As legislators look to use tax subsidies to punish NFL owners for their teams' national anthem protests, experts say eliminating those subsidies would be tough to do for existing incentives but could impact future stadium projects.
Lee Igel, a professor at New York University School of Professional Studies' Tisch Institute for Sports Management, Media, and Business, told Tax Analysts on September 26 that while it would be possible to withhold future subsidies for professional teams and stadiums, it would be difficult to repeal current incentives.
Igel said an opportunity, such as negotiating a stadium lease agreement, would need to be found, because existing agreements are usually “pretty well locked up” and would have to be undone. He said taking away existing subsidies “would take a number of legal maneuvers over time” and would likely result in lawsuits.
In Tennessee's General Assembly, Rep. Judd Matheny (R) in a September 26 statement ordered that a bill be drafted and introduced to “stop any and all future economic incentives to professional and amateur privately owned sports teams in Tennessee.” Under the bill, teams would have to reimburse the state for traffic and security costs for functions at their privately owned venues, it said.
The statement said that under the legislation, all current contracts would be honored until they expire, but that the state funding to be taken away would include “direct and indirect monies for stadiums, maintenance, or any other cost associated with a sports team's functions both in and out of their official seasons.”
Before their September 24 game, Tennessee Titans and Seattle Seahawks players stayed in the locker room during the national anthem in protest of President Trump's comments at an Alabama rally that players protesting the national anthem should be fired.
“As long as professional and minor league sports teams allow their players to show overt disrespect to our national anthem and flag during an official event, then there will be no consideration of state funding,” Matheny said.
In Louisiana, State Rep. Kenneth Havard (R) said the state should cut state incentives allocated to the New Orleans Saints after a group of players sat during the national anthem at their September 24 game.
Heather Lawrence-Benedict, a professor of sports administration at Ohio University, told Tax Analysts that any legislation could “absolutely impact new projects going forward.” She said those proposals are more likely to be approved than proposals affecting current funding, because trying to fill any gaps left afterward could hurt a lot of different entities.
“Much of the new stadium development is not coming from the state level” but from the tax bases where the stadium will be built, Lawrence-Benedict said. The public is getting smarter, she said, and they are now holding public officials and team owners accountable for how public dollars are spent. “There’s already a hesitancy to fund and support, with public money, the revenue for private team ownership,” she added.

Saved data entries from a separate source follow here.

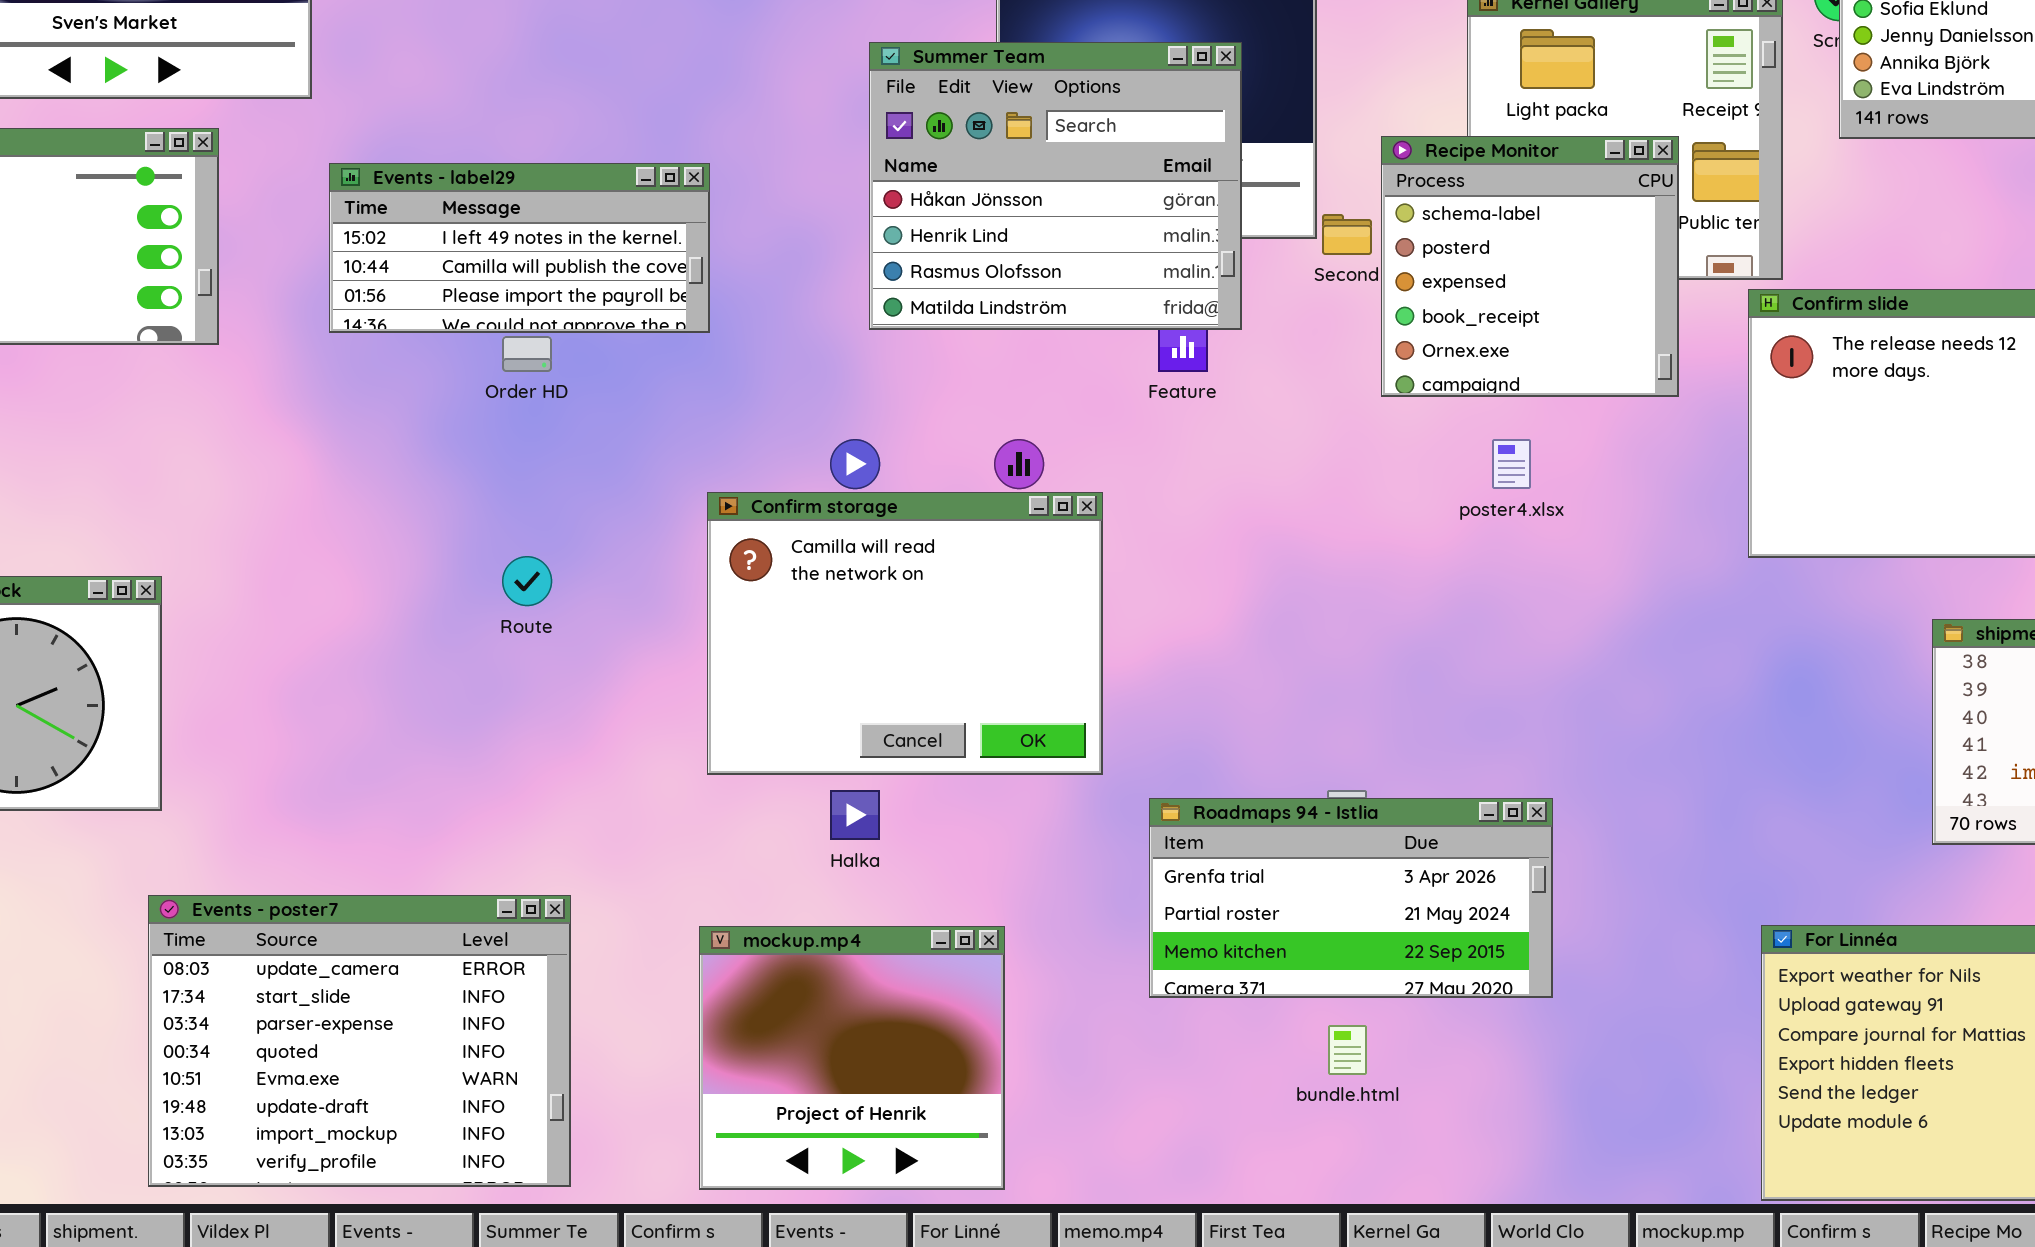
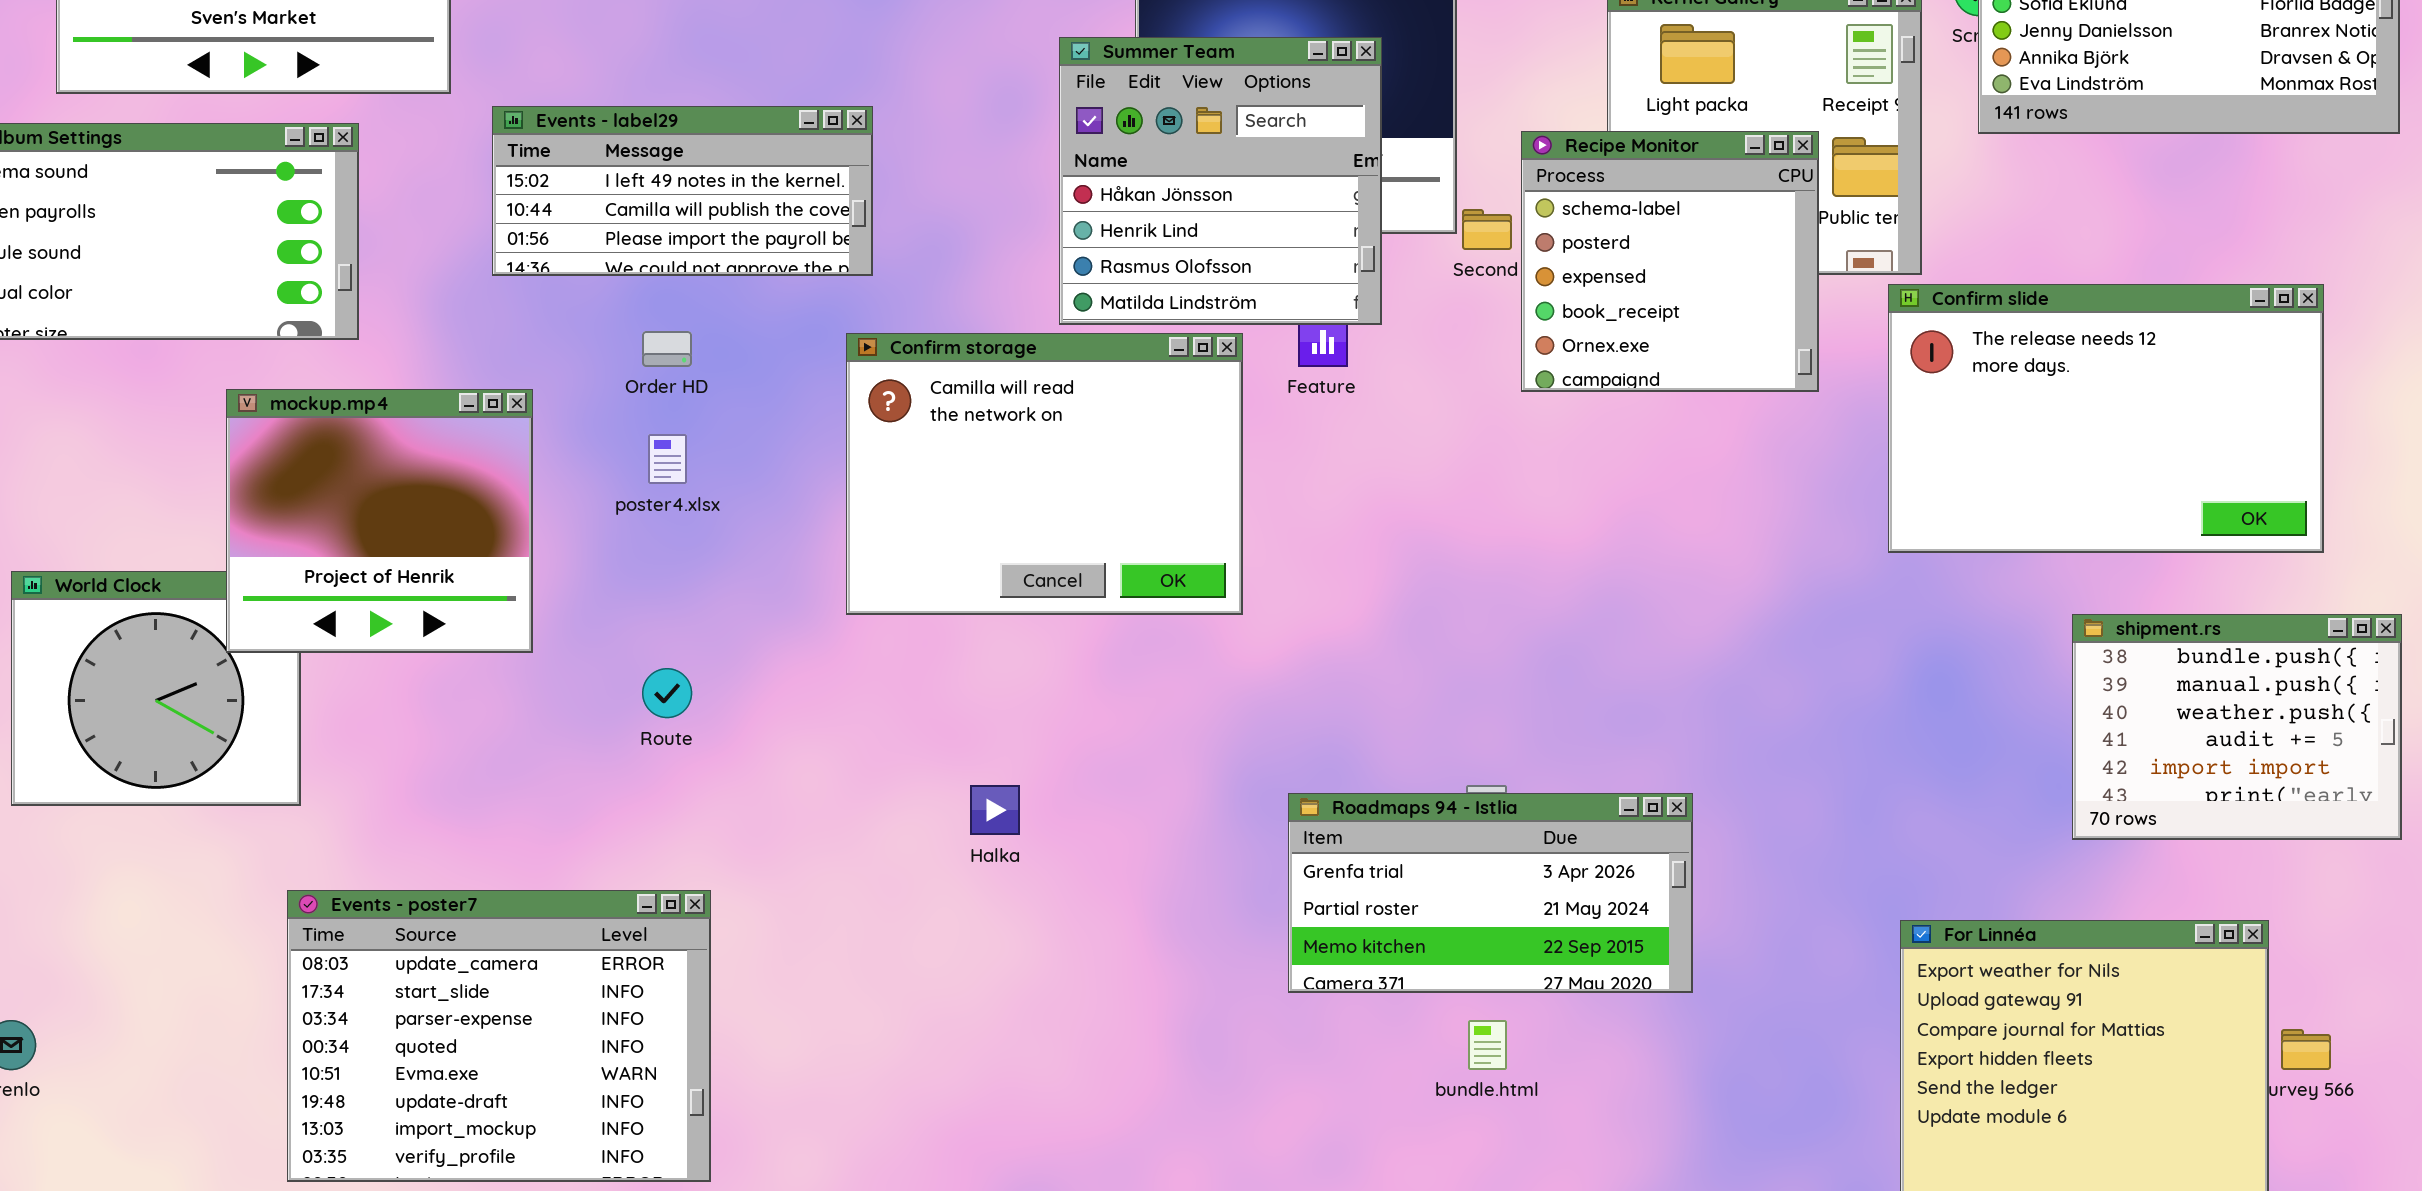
Summer Team: [869,42,1242,330] -> [1059,37,1382,325], resized
Events - label29: [329,163,710,333] -> [492,106,873,276], moved
poster4.xlsx: [1492,439,1531,489] -> [648,434,687,484], moved
Confirm storage: [707,492,1103,775] -> [846,333,1243,615], moved
Route: [502,556,552,606] -> [642,668,692,718], moved
mockup.mp4: [699,926,1005,1190] -> [226,389,533,653], moved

However, Lawrence-Benedict said every location is different, and the historical context and political climate of the area matters. She pointed to the quality of the team, previous cost overruns on projects, and promised job growth that never materializes as issues that can make the public skeptical of providing more funding.
Igel said behavioral factors such as quality of life matter as well. Igel and Lawrence-Benedict pointed to agreements with sports teams that have revitalized areas as projects that residents tend to view favorably.
Meanwhile, two bills proposed in the current Congress by Rep. Steve Russell, R-Okla., and Sen. Cory A. Booker, D-N.J., are focused on the use of exempt bond financing for professional sports facilities.
Timothy Gayer of the Brookings Institution, who studied the federal subsidies for professional sports stadiums and arenas using state and local tax-exempt bonds that were provided in the 1986 tax reform bill, said the cost of subsidies at the state and local level — particularly the local level — would be significant.
He said the cost of the subsidies to federal taxpayers for the 25-year period he studied was over $3 billion, and that the cost of the subsidies at the state and local level would be higher.
Gayer said that while he has doubts that federal legislation will pass, one or two states may be able to enact bills to eliminate subsidies for stadiums.
Greg Sullivan, director of the Professional Masters of Sports Administration program at Ohio University, told Tax Analysts on September 26 that legislation to remove stadium subsidies is unlikely to pass. “I don’t think that the general public has an awareness of issues like economic impact,” he said.
He said the public sees construction and stadiums full of people, and the logical conclusion is that there is a big economic impact, “but unless that money is coming [from] outside the host community, it’s hard to create an argument that there is economic impact.”
“The real issue, the impetus behind the [federal] legislation, is the acknowledgement that spending taxpayer dollars does not come back in the form of economic impact,” Sullivan said.
Matheny said September 26 that the Tennessee Titans received $55 million in state bonds when they initially came to the state. He said he has asked the state Department of Revenue to determine how much tax revenue spent on the upkeep of the team's facilities was enabled through state legislation.